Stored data
⟨

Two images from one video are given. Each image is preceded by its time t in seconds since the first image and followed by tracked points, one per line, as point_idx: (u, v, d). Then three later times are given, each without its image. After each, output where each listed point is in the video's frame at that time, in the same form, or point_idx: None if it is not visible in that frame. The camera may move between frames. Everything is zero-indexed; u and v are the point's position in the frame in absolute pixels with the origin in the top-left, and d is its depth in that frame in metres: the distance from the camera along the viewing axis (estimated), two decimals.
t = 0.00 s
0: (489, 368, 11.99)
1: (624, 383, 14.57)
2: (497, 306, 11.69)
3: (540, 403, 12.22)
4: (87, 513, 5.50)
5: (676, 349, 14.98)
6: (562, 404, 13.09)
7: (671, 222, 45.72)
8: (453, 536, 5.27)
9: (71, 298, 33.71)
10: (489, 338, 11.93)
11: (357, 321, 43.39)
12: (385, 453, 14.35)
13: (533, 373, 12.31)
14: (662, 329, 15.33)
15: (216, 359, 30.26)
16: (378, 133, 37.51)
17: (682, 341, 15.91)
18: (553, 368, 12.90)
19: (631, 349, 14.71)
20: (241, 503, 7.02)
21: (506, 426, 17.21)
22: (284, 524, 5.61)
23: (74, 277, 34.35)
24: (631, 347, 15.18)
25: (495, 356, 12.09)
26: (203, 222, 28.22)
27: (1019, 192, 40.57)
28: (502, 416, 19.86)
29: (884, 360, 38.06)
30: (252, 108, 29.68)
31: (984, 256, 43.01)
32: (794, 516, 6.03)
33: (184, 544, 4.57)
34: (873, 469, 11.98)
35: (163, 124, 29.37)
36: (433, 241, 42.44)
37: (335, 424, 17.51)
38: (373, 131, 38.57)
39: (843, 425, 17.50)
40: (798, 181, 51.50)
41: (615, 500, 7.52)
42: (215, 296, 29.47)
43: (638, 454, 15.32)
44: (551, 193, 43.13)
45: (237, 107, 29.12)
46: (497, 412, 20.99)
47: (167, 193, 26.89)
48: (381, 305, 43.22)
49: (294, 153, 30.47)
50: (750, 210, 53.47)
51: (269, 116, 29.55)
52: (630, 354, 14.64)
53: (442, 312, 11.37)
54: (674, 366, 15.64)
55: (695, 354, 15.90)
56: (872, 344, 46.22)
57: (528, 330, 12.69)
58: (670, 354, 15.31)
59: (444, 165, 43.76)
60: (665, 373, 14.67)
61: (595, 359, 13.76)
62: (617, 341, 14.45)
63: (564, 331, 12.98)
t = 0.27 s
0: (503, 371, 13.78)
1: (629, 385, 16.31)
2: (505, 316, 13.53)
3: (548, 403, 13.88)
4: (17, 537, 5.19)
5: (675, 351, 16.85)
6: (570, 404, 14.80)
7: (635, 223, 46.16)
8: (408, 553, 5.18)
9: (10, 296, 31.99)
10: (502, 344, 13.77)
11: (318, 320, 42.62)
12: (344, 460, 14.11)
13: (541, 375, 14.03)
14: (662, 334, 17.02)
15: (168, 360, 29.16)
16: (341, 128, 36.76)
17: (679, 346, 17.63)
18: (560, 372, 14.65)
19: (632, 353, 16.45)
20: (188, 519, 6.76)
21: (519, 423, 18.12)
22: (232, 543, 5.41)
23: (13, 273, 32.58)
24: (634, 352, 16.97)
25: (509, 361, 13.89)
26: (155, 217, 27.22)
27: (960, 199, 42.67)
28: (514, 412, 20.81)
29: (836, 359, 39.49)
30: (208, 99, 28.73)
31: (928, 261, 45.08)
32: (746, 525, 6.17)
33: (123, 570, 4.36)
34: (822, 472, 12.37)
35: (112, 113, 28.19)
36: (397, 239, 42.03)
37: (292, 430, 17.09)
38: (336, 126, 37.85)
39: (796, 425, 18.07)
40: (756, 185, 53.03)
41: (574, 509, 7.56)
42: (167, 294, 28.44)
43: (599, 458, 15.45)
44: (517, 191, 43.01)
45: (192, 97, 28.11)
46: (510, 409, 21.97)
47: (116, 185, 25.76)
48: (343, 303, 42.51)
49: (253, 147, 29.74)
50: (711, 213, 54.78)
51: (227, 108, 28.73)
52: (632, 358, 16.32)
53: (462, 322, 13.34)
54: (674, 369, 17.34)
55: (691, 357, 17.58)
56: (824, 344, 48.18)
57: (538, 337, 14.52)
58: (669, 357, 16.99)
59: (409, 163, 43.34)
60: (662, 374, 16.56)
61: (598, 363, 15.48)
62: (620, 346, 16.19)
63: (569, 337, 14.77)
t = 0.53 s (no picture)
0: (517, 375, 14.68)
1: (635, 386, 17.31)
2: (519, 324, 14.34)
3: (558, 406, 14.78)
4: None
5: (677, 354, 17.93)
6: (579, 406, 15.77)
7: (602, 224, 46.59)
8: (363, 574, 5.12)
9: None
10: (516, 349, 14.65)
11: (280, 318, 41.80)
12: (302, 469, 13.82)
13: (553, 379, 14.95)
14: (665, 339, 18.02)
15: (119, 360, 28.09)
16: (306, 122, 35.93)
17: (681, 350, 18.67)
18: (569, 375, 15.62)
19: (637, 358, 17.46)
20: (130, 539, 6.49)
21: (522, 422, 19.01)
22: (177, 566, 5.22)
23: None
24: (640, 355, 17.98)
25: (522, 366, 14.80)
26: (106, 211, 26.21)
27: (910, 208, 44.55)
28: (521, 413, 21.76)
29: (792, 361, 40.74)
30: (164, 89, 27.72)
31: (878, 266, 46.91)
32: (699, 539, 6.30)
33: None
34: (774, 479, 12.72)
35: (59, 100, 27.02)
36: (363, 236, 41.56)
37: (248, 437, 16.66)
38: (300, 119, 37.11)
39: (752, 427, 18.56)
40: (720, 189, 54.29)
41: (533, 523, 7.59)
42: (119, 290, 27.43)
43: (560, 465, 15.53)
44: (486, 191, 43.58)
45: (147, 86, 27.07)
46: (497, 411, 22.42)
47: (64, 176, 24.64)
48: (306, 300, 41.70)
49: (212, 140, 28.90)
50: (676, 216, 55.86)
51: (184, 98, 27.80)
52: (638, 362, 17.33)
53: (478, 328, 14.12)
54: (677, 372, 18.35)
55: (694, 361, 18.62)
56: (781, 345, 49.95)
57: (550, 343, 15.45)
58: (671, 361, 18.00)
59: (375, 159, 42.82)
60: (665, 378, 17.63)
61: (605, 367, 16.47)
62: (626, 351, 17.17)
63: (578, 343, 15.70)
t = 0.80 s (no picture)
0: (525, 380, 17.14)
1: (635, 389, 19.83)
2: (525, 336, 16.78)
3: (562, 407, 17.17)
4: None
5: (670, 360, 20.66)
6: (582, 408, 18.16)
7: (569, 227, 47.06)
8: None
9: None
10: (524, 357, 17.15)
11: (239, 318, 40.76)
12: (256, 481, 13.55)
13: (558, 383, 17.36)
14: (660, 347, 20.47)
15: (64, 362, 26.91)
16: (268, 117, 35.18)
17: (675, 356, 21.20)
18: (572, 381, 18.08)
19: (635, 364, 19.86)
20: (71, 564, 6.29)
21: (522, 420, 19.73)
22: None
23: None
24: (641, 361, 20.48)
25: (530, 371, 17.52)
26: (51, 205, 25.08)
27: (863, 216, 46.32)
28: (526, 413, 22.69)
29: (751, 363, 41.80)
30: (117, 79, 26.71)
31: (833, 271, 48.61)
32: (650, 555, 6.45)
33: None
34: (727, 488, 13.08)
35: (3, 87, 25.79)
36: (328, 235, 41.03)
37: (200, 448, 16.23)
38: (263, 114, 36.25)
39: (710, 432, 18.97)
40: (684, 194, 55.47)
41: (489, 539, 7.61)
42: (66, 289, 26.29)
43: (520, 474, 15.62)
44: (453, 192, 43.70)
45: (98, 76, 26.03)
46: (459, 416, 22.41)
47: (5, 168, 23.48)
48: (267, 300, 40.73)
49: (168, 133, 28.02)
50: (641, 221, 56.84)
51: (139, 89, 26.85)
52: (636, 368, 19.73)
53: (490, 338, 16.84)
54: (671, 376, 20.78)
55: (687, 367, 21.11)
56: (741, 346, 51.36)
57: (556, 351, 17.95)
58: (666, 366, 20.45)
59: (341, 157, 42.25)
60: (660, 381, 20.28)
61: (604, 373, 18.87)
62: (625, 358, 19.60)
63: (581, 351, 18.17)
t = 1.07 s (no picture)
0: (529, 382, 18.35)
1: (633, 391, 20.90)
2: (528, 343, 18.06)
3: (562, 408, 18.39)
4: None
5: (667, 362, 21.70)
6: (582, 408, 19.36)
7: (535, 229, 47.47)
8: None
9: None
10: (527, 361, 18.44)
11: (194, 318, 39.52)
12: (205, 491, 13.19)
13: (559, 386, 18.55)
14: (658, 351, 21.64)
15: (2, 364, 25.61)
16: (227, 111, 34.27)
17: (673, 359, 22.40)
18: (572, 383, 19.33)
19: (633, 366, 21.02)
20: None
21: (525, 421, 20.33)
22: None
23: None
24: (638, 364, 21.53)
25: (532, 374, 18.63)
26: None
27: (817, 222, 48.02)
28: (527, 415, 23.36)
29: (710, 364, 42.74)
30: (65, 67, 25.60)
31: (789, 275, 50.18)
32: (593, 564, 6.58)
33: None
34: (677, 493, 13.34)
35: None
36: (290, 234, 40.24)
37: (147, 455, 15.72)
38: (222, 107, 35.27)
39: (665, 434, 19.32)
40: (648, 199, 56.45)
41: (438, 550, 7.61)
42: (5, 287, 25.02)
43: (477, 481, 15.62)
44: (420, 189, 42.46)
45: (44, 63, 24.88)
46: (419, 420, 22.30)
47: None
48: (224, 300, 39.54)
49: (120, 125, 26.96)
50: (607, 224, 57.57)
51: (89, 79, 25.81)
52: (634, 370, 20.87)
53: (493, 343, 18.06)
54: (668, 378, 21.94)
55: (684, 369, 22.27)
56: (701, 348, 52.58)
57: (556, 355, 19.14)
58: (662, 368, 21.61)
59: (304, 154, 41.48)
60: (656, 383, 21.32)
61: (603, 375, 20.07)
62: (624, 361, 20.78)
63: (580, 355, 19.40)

⟩

= Exercise aim =
Could you repeat exactly the lines above from the line with "0: (503, 371, 13.78)" up to and including the line with "14: (662, 334, 17.02)", and only those?

= Your response =
0: (503, 371, 13.78)
1: (629, 385, 16.31)
2: (505, 316, 13.53)
3: (548, 403, 13.88)
4: (17, 537, 5.19)
5: (675, 351, 16.85)
6: (570, 404, 14.80)
7: (635, 223, 46.16)
8: (408, 553, 5.18)
9: (10, 296, 31.99)
10: (502, 344, 13.77)
11: (318, 320, 42.62)
12: (344, 460, 14.11)
13: (541, 375, 14.03)
14: (662, 334, 17.02)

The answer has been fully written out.